Segundo explicou o governante, a medida, que tem ainda de ser consensualizada entre os parceiros do setor (pescadores, armadores e associações de pesca), pretende atribuir aos profissionais da pesca uma maior responsabilidade pela gestão das quotas de pesca atribuídas à região, no sentido de evitar que sejam ultrapassadas, como aconteceu este ano, com algumas espécies piscícolas.

“O que se pretende aqui é consensualizar. Que haja o máximo de consensos, por forma a que haja, por um lado, a sustentabilidade desejada no setor, e simultaneamente que os profissionais se revejam nas medidas que forem publicadas”, sublinhou o titular da pasta das pescas na região.

Mas a proposta agora apresentada pelo Governo não agrada à Federação de Pescas dos Açores, nem à maioria das associações que representam o setor, que deram parecer negativo a esta intenção, durante a reunião do Conselho Regional das Pescas.

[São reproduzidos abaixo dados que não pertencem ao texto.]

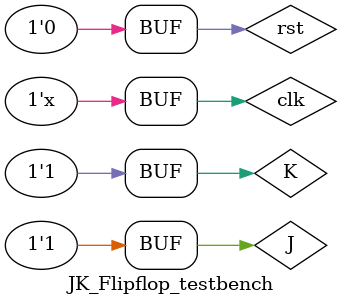
<source format=v>
`timescale 1ns / 1ps


module JK_Flipflop_testbench;
    reg J,K,clk,rst;
    wire Q,Qbar;
    JK_Flipflop_design uut(J,K,clk,rst,Q,Qbar);
        initial begin
            clk = 0;
            rst = 1;
            J = 0;
            K = 0;
            #10 rst = 0;
            #10 {J,K} = 2'b01;
            #10 {J,K} = 2'b00;
            #10 {J,K} = 2'b01;
            #10 {J,K} = 2'b10;
            #10 {J,K} = 2'b11;
            #10 {J,K} = 2'b10;
            #10 {J,K} = 2'b00;
            #10 {J,K} = 2'b01;
            #10 {J,K} = 2'b10;
            #10 {J,K} = 2'b11;         
        end
    always #5 clk = ~clk;
endmodule
</source>
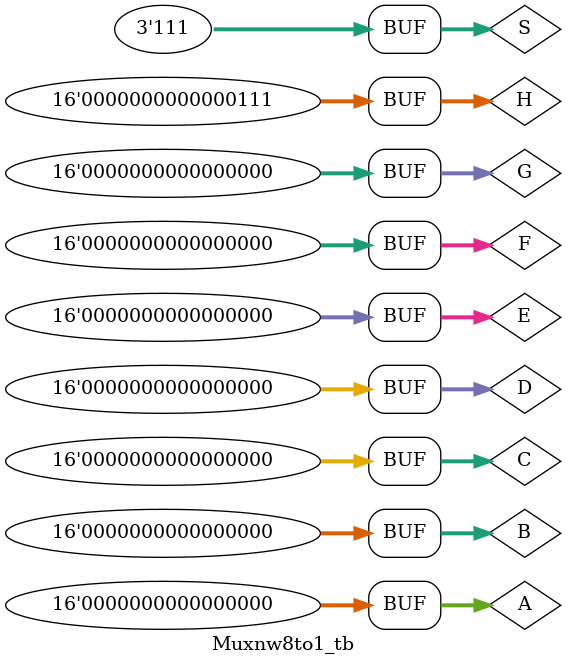
<source format=sv>
module Muxnw8to1(S, A, B, C, D, E, F, G, H, M);
	parameter n = 16;
	input [2:0]S; 
	input [n-1:0]A, B, C, D, E, F, G, H;
	output logic [n-1:0]M;
	
	//Mux8to1 unit2(S, A[2], B[2], C[2], D[2], E[2], F[2], G[2], H[2], M[2]);
	//Mux8to1 unit1(S, A[1], B[1], C[1], D[1], E[1], F[1], G[1], H[1], M[1]);
	//Mux8to1 unit0(S, A[0], B[0], C[0], D[0], E[0], F[0], G[0], H[0], M[0]);
	
	always @* begin
		case (S)
			0:M=A;
			1:M=B;
			2:M=C;
			3:M=D;
			4:M=E;
			5:M=F;
			6:M=G;
			7:M=H;
		endcase
	end
	
endmodule

module Muxnw8to1_tb;
	logic [15:0]A, B, C, D, E, F, G, H, M;
	logic [2:0] S;

	Muxnw8to1 m0(S, A, B, C, D, E, F, G, H, M);
	
	initial begin
		S=0;A=7;B=0;C=0;D=0;E=0;F=0;G=0;H=0;#10;
		S=1;A=0;B=7;C=0;D=0;E=0;F=0;G=0;H=0;#10;
		S=2;A=0;B=0;C=7;D=0;E=0;F=0;G=0;H=0;#10;
		S=3;A=0;B=0;C=0;D=7;E=0;F=0;G=0;H=0;#10;
		S=4;A=0;B=0;C=0;D=0;E=7;F=0;G=0;H=0;#10;
		S=5;A=0;B=0;C=0;D=0;E=0;F=7;G=0;H=0;#10;
		S=6;A=0;B=0;C=0;D=0;E=0;F=0;G=7;H=0;#10;
		S=7;A=0;B=0;C=0;D=0;E=0;F=0;G=0;H=7;#10;
	end
endmodule

</source>
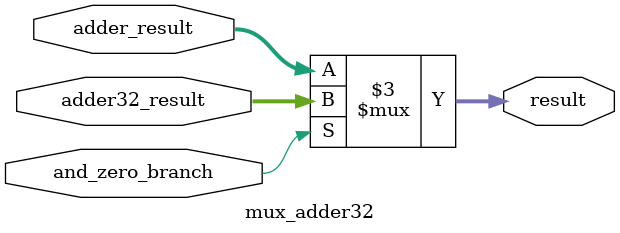
<source format=v>
module mux_adder32(
    input wire [31:0] adder_result,
    input wire [31:0] adder32_result,
    input wire and_zero_branch,
    output reg [31:0] result
);

    always @(*) begin
        case (and_zero_branch)
            1'b0: result <= adder_result;
            default: result <= adder32_result;
        endcase
    end

endmodule
</source>
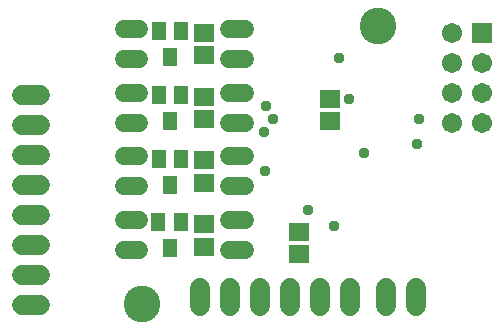
<source format=gbr>
G04 EAGLE Gerber X2 export*
G75*
%MOMM*%
%FSLAX34Y34*%
%LPD*%
%AMOC8*
5,1,8,0,0,1.08239X$1,22.5*%
G01*
%ADD10C,3.103200*%
%ADD11R,1.703200X1.503200*%
%ADD12R,1.203200X1.603200*%
%ADD13C,1.524000*%
%ADD14R,1.711200X1.711200*%
%ADD15C,1.711200*%
%ADD16C,1.727200*%
%ADD17C,0.959600*%


D10*
X-120000Y262500D03*
X-320000Y27500D03*
D11*
X-160700Y200900D03*
X-160700Y181900D03*
D12*
X-287400Y96500D03*
X-306400Y96500D03*
X-296900Y74500D03*
X-286800Y150200D03*
X-305800Y150200D03*
X-296300Y128200D03*
X-286900Y204200D03*
X-305900Y204200D03*
X-296400Y182200D03*
X-287000Y258200D03*
X-306000Y258200D03*
X-296500Y236200D03*
D11*
X-268100Y75900D03*
X-268100Y94900D03*
X-268000Y129900D03*
X-268000Y148900D03*
X-267900Y183900D03*
X-267900Y202900D03*
X-267800Y237900D03*
X-267800Y256900D03*
D13*
X-246300Y98600D02*
X-233092Y98600D01*
X-233092Y73200D02*
X-246300Y73200D01*
X-322500Y73200D02*
X-335708Y73200D01*
X-335708Y98600D02*
X-322500Y98600D01*
X-246300Y152500D02*
X-233092Y152500D01*
X-233092Y127100D02*
X-246300Y127100D01*
X-322500Y127100D02*
X-335708Y127100D01*
X-335708Y152500D02*
X-322500Y152500D01*
X-246300Y206400D02*
X-233092Y206400D01*
X-233092Y181000D02*
X-246300Y181000D01*
X-322500Y181000D02*
X-335708Y181000D01*
X-335708Y206400D02*
X-322500Y206400D01*
X-246300Y260300D02*
X-233092Y260300D01*
X-233092Y234900D02*
X-246300Y234900D01*
X-322500Y234900D02*
X-335708Y234900D01*
X-335708Y260300D02*
X-322500Y260300D01*
D14*
X-32200Y256900D03*
D15*
X-57600Y180700D03*
X-57600Y206100D03*
X-57600Y231500D03*
X-57600Y256900D03*
X-32200Y231500D03*
X-32200Y206100D03*
X-32200Y180700D03*
D16*
X-144400Y40520D02*
X-144400Y25280D01*
X-169800Y25280D02*
X-169800Y40520D01*
X-195200Y40520D02*
X-195200Y25280D01*
X-220600Y25280D02*
X-220600Y40520D01*
X-246000Y40520D02*
X-246000Y25280D01*
X-271400Y25280D02*
X-271400Y40520D01*
X-406380Y26100D02*
X-421620Y26100D01*
X-421620Y51500D02*
X-406380Y51500D01*
X-406380Y76900D02*
X-421620Y76900D01*
X-421620Y102300D02*
X-406380Y102300D01*
X-406380Y127700D02*
X-421620Y127700D01*
X-421620Y153100D02*
X-406380Y153100D01*
X-406380Y178500D02*
X-421620Y178500D01*
X-421620Y203900D02*
X-406380Y203900D01*
D11*
X-187000Y88500D03*
X-187000Y69500D03*
D16*
X-88300Y40620D02*
X-88300Y25380D01*
X-113700Y25380D02*
X-113700Y40620D01*
D17*
X-145000Y201000D03*
X-87000Y163000D03*
X-86000Y184000D03*
X-132000Y155000D03*
X-216000Y140000D03*
X-217000Y173000D03*
X-209000Y184000D03*
X-215000Y195000D03*
X-180000Y107000D03*
X-158000Y93000D03*
X-153000Y236000D03*
M02*

</source>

“A forma como esta proposta foi apresentada pode trazer problemas para o setor, e até alguma contestação entre armadores, de como essa gestão da quota vai decorrer, e por isso, entendemos que essa proposta tem de ser revista”, apontou Gualberto Rita, presidente da Federação de Pescas dos Açores, à margem da reunião do Conselho Regional.

Aquele responsável federativo entende também que “não se pode impor mais restrições ao setor”, nomeadamente alterando as quotas e propondo uma redução do esforço de pesca, como o Governo de coligação (PSD, CDS e PPM), pretende agora fazer na região.

“Nós precisamos de mais dados científicos que comprovem isto que está a ser implementado. Não podemos estar aqui a impor medidas e quotas só por impor. Nós queremos saber com que base científica estas ideias estão a ser importas. Já nos basta o que nos é imposto em termos europeus”, advertiu Gualberto Rita.

A Federação de Pescas dos Açores insiste que a distribuição de quotas de pesca no arquipélago deverá manter-se, como até agora, por ilha, por espécie e por trimestre, mas não por embarcação.